The Kokon

Een veilige plek voor transformatie

Mistakes as Lessons, shame as responsibility

It’s been two years since I last shared a new blog—and for good reason. What a journey it’s been. Reading Frank Anderson’s To Be Loved reminds me how powerful vulnerability can be: he lays bare his own story, and I resonate deeply with that courage - as a powerful catalyst for safety and connection.

As we grow—both in life and in our profession—mistakes are inevitable. Every week I sit with clients holding  the exile of “I’m a bad person,” “I’m unlovable,” or “I’m just too broken.” These beliefs, picked up in childhood, can feel life-threatening. Holding space for them, witnessing their pain, and guiding them into safety is beautiful work—but it demands I continue meeting my own inner parts with that same presence.

When I first started as a therapist, my “manager self” believed: I’ve done my healing, now I hold space for you. But what do you do when the floor beneath you cracks open (again, at least in my system this goes layer by layer) and the lava of unmet needs, unworthiness, and protectors with own agendas bubbles up outside your awareness? 

I carry a healthy guilt part that knows I’ve made mistakes: times I wasn’t grounded before a session, that I could not meet my client yet, because I had not been there yet, or when I blurred the therapeutic container big time. I own that damage. I want to take responsibility, make amends if it helps others heal. It stil holds deep grief and love—both for these precious people and for myself—because trauma histories - including my own - are complex and foundations were often shaky. We can heal each other, but we can also retraumatize. Sometimes the good, the bad, and the ugly go hand in hand.

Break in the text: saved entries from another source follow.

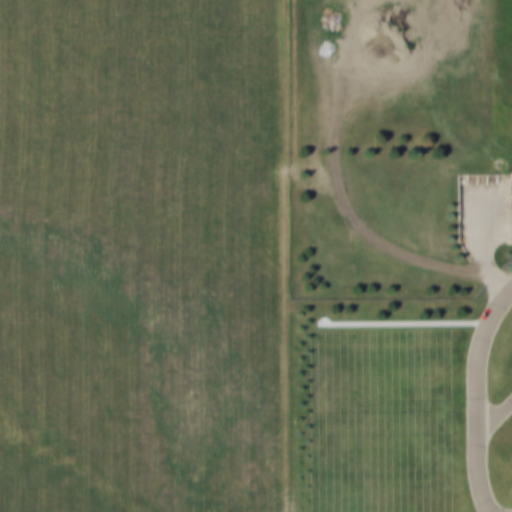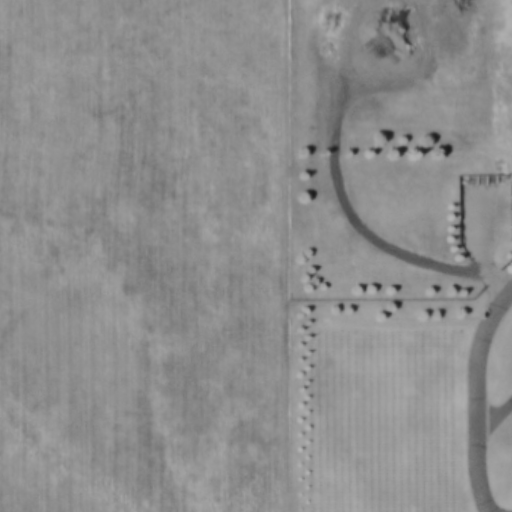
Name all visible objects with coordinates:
road: (474, 251)
park: (397, 329)
road: (478, 396)
road: (498, 413)
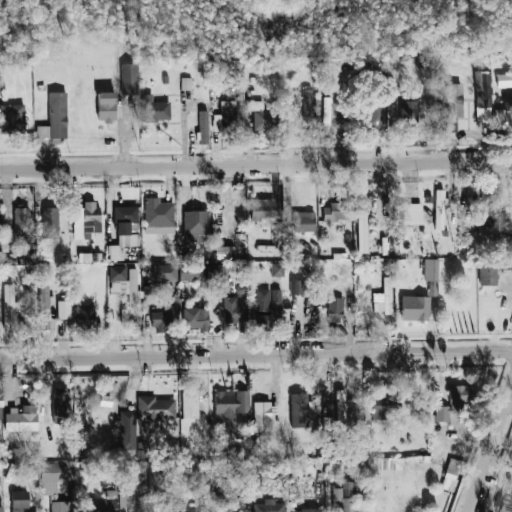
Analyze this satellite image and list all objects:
building: (392, 70)
building: (129, 78)
building: (504, 80)
building: (186, 83)
building: (483, 96)
building: (106, 106)
building: (307, 106)
building: (450, 106)
building: (154, 109)
building: (409, 113)
building: (375, 114)
building: (261, 117)
building: (11, 118)
building: (226, 118)
building: (55, 119)
building: (503, 119)
building: (199, 129)
road: (256, 165)
building: (263, 208)
building: (438, 209)
building: (485, 209)
building: (336, 212)
building: (158, 217)
building: (86, 220)
building: (21, 221)
building: (303, 221)
building: (50, 222)
building: (195, 224)
building: (217, 229)
building: (361, 231)
building: (123, 232)
building: (224, 253)
building: (89, 257)
building: (277, 269)
building: (164, 272)
building: (193, 272)
building: (431, 275)
building: (124, 280)
building: (217, 280)
building: (296, 287)
building: (241, 289)
building: (384, 297)
building: (267, 300)
building: (9, 307)
building: (43, 307)
building: (415, 308)
building: (335, 309)
building: (63, 310)
building: (234, 311)
building: (85, 314)
building: (195, 318)
building: (160, 320)
building: (262, 322)
road: (255, 357)
building: (454, 401)
building: (190, 402)
building: (60, 405)
building: (384, 405)
building: (230, 406)
building: (0, 407)
building: (155, 408)
building: (340, 408)
building: (298, 410)
building: (262, 416)
building: (21, 418)
building: (127, 431)
road: (489, 448)
building: (389, 466)
building: (451, 473)
building: (268, 474)
building: (54, 477)
building: (155, 483)
building: (126, 496)
building: (343, 498)
building: (19, 501)
building: (106, 502)
building: (59, 506)
building: (270, 506)
building: (185, 508)
building: (1, 509)
building: (308, 510)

I’m not a mother, but I imagine it’s what a parent feels when they see—alongside the love they gave—their own wounds passed on. I want to be a caregiver who welcomes my child’s honest feedback: “Tell me when I’ve fucked up.” To do that, I must keep doing my inner work—to receive those words from my Self with grace. But in order to be there I really have to be there for my own parts, building a deeper foundation.

Yet alongside that healthy guilt sits a shame part, screaming: I’m a horrible person, I should disappear to a desert island, where I receive a lifesentence. As I meet it with more compassion, I realise how it already lives on this desert island living out his lifesentence of being a failure for decades. I slowly make the island a little bit nicer with some palmtrees, rest, and a comforing sun. And giving it some toys that it can start learning.

And then there’s my learning part: you can’t become a good therapist just by reading books. You learn by practice—by falling down and rising up again. I carefully dose the intensity of shame so my learning centers stay open, and I truly absorb what needs healing and learning. I’m starting to see growth—sometimes that part reminds me it’s proud of how far I’ve come.

I once heard, “Mistakes were never meant as life sentences, but as lessons” (Vic Johnson). Easy to say to others; it’s deep work to step in as your own Inner Deliverer and love these parts back to life. But as that truth settles in me, I know I can hold a deeper, safer container than before—aware of the sacredness of this work. Lesson learned—the hard way. But I’m here, still learning. With more compassion for my own past as well as for the burdens my clients are carrying. Ram Dass said, “We walk each other home.”

How are your parts responding on painful mistakes and damage?